(Stored data entries)

##############################

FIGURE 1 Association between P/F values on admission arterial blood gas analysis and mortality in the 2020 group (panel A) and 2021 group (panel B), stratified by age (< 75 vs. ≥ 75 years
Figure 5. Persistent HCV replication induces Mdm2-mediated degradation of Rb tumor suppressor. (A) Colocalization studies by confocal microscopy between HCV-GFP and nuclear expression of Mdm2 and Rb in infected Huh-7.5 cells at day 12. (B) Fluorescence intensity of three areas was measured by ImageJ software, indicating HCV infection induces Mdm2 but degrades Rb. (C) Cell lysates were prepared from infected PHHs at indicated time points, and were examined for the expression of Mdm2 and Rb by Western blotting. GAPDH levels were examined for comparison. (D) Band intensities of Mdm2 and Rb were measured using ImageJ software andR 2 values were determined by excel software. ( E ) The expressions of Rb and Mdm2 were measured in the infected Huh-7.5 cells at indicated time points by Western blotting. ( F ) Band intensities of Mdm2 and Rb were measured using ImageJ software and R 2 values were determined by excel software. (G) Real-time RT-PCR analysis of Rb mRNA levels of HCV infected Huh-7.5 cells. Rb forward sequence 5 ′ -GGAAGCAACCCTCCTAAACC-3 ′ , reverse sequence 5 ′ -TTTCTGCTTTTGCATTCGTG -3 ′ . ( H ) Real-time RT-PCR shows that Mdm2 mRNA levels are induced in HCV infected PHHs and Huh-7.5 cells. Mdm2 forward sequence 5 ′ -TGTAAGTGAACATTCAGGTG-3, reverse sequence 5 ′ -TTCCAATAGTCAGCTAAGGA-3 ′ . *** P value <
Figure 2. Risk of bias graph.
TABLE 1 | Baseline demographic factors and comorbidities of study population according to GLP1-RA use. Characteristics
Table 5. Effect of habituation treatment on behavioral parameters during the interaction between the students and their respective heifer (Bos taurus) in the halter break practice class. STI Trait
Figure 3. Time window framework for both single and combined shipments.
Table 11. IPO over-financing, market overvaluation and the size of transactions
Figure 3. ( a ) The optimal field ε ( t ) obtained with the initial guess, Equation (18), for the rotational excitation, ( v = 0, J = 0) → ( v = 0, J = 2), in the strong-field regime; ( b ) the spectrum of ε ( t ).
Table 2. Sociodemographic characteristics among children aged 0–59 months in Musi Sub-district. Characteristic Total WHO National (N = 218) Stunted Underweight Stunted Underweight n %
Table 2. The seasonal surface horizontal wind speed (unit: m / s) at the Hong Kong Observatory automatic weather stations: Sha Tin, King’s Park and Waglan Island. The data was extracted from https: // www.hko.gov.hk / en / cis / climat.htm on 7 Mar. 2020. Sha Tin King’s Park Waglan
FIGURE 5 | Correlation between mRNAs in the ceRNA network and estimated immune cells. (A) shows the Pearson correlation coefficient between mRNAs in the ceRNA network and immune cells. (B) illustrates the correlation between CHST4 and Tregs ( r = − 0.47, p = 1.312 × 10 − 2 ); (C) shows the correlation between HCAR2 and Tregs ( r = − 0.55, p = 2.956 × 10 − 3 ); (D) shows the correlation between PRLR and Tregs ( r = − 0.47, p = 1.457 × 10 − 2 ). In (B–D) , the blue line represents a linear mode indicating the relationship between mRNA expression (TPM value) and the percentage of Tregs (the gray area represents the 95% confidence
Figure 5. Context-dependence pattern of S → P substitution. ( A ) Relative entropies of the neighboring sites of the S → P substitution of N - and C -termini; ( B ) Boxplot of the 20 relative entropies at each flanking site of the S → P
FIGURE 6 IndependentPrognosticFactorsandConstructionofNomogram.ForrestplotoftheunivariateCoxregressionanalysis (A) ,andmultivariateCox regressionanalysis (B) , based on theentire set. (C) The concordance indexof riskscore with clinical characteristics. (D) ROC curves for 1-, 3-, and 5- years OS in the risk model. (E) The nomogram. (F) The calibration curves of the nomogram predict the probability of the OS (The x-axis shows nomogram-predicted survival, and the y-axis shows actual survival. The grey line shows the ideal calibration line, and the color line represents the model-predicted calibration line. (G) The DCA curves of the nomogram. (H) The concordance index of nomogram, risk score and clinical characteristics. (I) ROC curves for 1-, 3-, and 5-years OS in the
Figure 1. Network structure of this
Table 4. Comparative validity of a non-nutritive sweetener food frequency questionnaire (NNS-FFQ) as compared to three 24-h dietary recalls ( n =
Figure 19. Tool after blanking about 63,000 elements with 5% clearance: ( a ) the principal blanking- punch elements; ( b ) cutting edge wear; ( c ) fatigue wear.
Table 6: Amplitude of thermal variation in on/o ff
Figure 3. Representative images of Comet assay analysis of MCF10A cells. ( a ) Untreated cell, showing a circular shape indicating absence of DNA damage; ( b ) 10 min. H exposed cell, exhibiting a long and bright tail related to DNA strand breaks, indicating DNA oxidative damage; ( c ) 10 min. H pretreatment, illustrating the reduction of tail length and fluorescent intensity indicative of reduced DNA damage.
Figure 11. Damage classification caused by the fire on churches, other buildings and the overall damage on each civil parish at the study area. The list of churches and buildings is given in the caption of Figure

##############################

REQUIRED WORK: In the records above, find the line with "Table 2. Sociodemographic"; write out exactly that line and each one after it, stopping after the line with "Table 4. Comparative".

RESULT OF THE EXERCISE:
Table 2. Sociodemographic characteristics among children aged 0–59 months in Musi Sub-district. Characteristic Total WHO National (N = 218) Stunted Underweight Stunted Underweight n %
Table 2. The seasonal surface horizontal wind speed (unit: m / s) at the Hong Kong Observatory automatic weather stations: Sha Tin, King’s Park and Waglan Island. The data was extracted from https: // www.hko.gov.hk / en / cis / climat.htm on 7 Mar. 2020. Sha Tin King’s Park Waglan
FIGURE 5 | Correlation between mRNAs in the ceRNA network and estimated immune cells. (A) shows the Pearson correlation coefficient between mRNAs in the ceRNA network and immune cells. (B) illustrates the correlation between CHST4 and Tregs ( r = − 0.47, p = 1.312 × 10 − 2 ); (C) shows the correlation between HCAR2 and Tregs ( r = − 0.55, p = 2.956 × 10 − 3 ); (D) shows the correlation between PRLR and Tregs ( r = − 0.47, p = 1.457 × 10 − 2 ). In (B–D) , the blue line represents a linear mode indicating the relationship between mRNA expression (TPM value) and the percentage of Tregs (the gray area represents the 95% confidence
Figure 5. Context-dependence pattern of S → P substitution. ( A ) Relative entropies of the neighboring sites of the S → P substitution of N - and C -termini; ( B ) Boxplot of the 20 relative entropies at each flanking site of the S → P
FIGURE 6 IndependentPrognosticFactorsandConstructionofNomogram.ForrestplotoftheunivariateCoxregressionanalysis (A) ,andmultivariateCox regressionanalysis (B) , based on theentire set. (C) The concordance indexof riskscore with clinical characteristics. (D) ROC curves for 1-, 3-, and 5- years OS in the risk model. (E) The nomogram. (F) The calibration curves of the nomogram predict the probability of the OS (The x-axis shows nomogram-predicted survival, and the y-axis shows actual survival. The grey line shows the ideal calibration line, and the color line represents the model-predicted calibration line. (G) The DCA curves of the nomogram. (H) The concordance index of nomogram, risk score and clinical characteristics. (I) ROC curves for 1-, 3-, and 5-years OS in the
Figure 1. Network structure of this
Table 4. Comparative validity of a non-nutritive sweetener food frequency questionnaire (NNS-FFQ) as compared to three 24-h dietary recalls ( n =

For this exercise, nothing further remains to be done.